As of 12:00 Germany time (CEST, UTC+2)
TL;DR: Global equities rallied on Friday as renewed hopes for a U.S.-Iran agreement pushed oil prices to their lowest levels in nearly two months and eased some of the inflation pressure that had weighed on markets earlier in the week. The relief is meaningful, but it is not yet a confirmed resolution. Iran has not formally agreed to the deal, shipping through the Strait of Hormuz remains constrained and the physical oil market still needs flows to normalise.
In Asian Equity Markets stocks rose sharply as investors priced a lower probability of renewed escalation in the Gulf. South Korea's KOSPI gained around 4.6 percent and Japan's Nikkei advanced roughly 2.8 percent, while broader Asia-Pacific markets also moved higher. The rebound followed an unusually volatile week for AI-linked equities, particularly in South Korea and Taiwan, where crowded semiconductor positions had amplified the earlier selloff. Friday's move showed that investors remain willing to rebuild risk exposure when the oil shock eases, but it also underlined how quickly positioning can reverse when geopolitical headlines shift.
In European Equity Markets stocks rallied as the decline in oil improved the regional inflation and growth outlook. The pan-European STOXX 600 rose around 1.7 percent, marking its strongest session in roughly a month. Travel and leisure shares outperformed as lower fuel prices supported airlines including Lufthansa, Air France-KLM and Wizz Air, while banks also gained. Energy shares lagged as crude fell. The move was particularly important for Europe because the region remains more exposed than the U.S. to imported-energy pressure. Lower oil creates breathing room, but the ECB's rate hike on Thursday showed that the earlier shock has already affected the policy backdrop.
In U.S. Equity Markets futures pointed to a firmer open as investors balanced Gulf relief against the high-profile public-market debut of SpaceX. The broader equity setup improved because lower oil reduced the immediate inflation risk and Treasury yields eased. Technology shares also had an opportunity to stabilise after a difficult week in which Broadcom and Oracle raised separate questions around the durability, cost and valuation of the AI investment cycle. Friday's relief rally gives the market more room to refocus on earnings and growth, but it does not erase the selectivity that emerged within technology over the past several sessions.
In Commodities Markets oil prices fell sharply after President Trump cancelled threatened strikes on Iran and said a peace agreement could be signed as soon as the weekend. Brent crude declined more than 4 percent to roughly $86.57 per barrel, while WTI fell toward $83.91, leaving both benchmarks at their lowest levels since mid-April. The move reflects a meaningful repricing of escalation risk. But the physical-market constraint has not disappeared. Oil inventories remain low, shipping through the Strait of Hormuz is still severely restricted and uninterrupted flows would take time to restore even if an agreement is signed.

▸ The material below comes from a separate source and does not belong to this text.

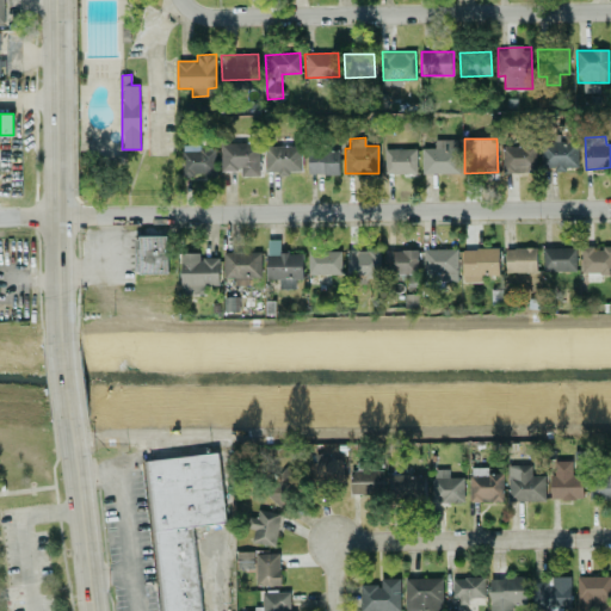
[(421,148),(423,173),(458,173),(458,140),(434,140),(434,148),(421,148)]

In Currency Markets the U.S. dollar was broadly steady as investors balanced improved risk appetite against still-elevated U.S. yields. The yen remained under pressure near 160.3 per dollar, keeping intervention risk in focus. The currency move is a reminder that the relief trade is not uniform across assets. Lower oil helps energy-importing economies, but rate differentials remain wide and the dollar continues to retain support. A more durable improvement in the yen would require not only a reduction in geopolitical risk, but also clearer relief from imported-energy pressure and a less restrictive global rates backdrop.

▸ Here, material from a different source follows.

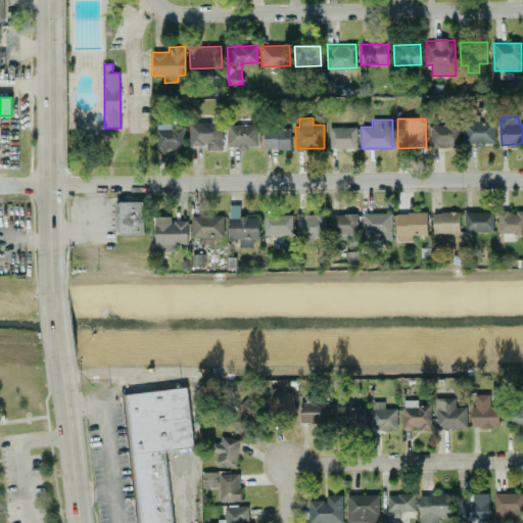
[(189,149),(222,148),(222,122),(189,123),(189,149)]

In Bond Markets Treasury yields eased as falling oil prices reduced some of the pressure on inflation expectations and led markets to trim expectations for further Federal Reserve tightening. The U.S. 10-year Treasury yield traded around 4.45 percent, below the 4.60 percent threshold that had become increasingly important for equity valuations earlier in the week. The broader policy backdrop remains restrictive. The ECB raised its benchmark rate to 2.25 percent on Thursday, and inflation pressure has already moved beyond the energy market into the central-bank discussion. Lower oil is helpful, but it needs to persist before the rates constraint can be treated as resolved.
The Cross-Asset Read
Friday's move is the clearest relief signal the market has received this week.
The decline in crude matters because it improves several parts of the cross-asset setup at once. Lower oil eases inflation pressure, gives bond yields room to fall and reduces the burden on equity valuations. It also creates a cleaner backdrop for technology shares to stabilise after a week in which investors became more selective about AI-related spending, earnings quality and balance-sheet risk.
But the market is pricing an expected resolution, not a completed one.
Iran has not formally signed an agreement. The Strait of Hormuz has not returned to normal operation. Oil inventories remain tight, and the physical-market impact of reopening the waterway would take time to work through the system.
The updated checkable flag is straightforward. Brent holding below $90 keeps the relief trade credible. A return above $100 would signal that the geopolitical risk premium is rebuilding. In rates, a sustained U.S. 10-year Treasury yield above 4.60 percent remains the point where the valuation pressure on long-duration equities becomes harder to absorb.
For now, both variables have moved in the right direction. The next test is whether the relief survives the weekend and becomes visible in actual shipping flows.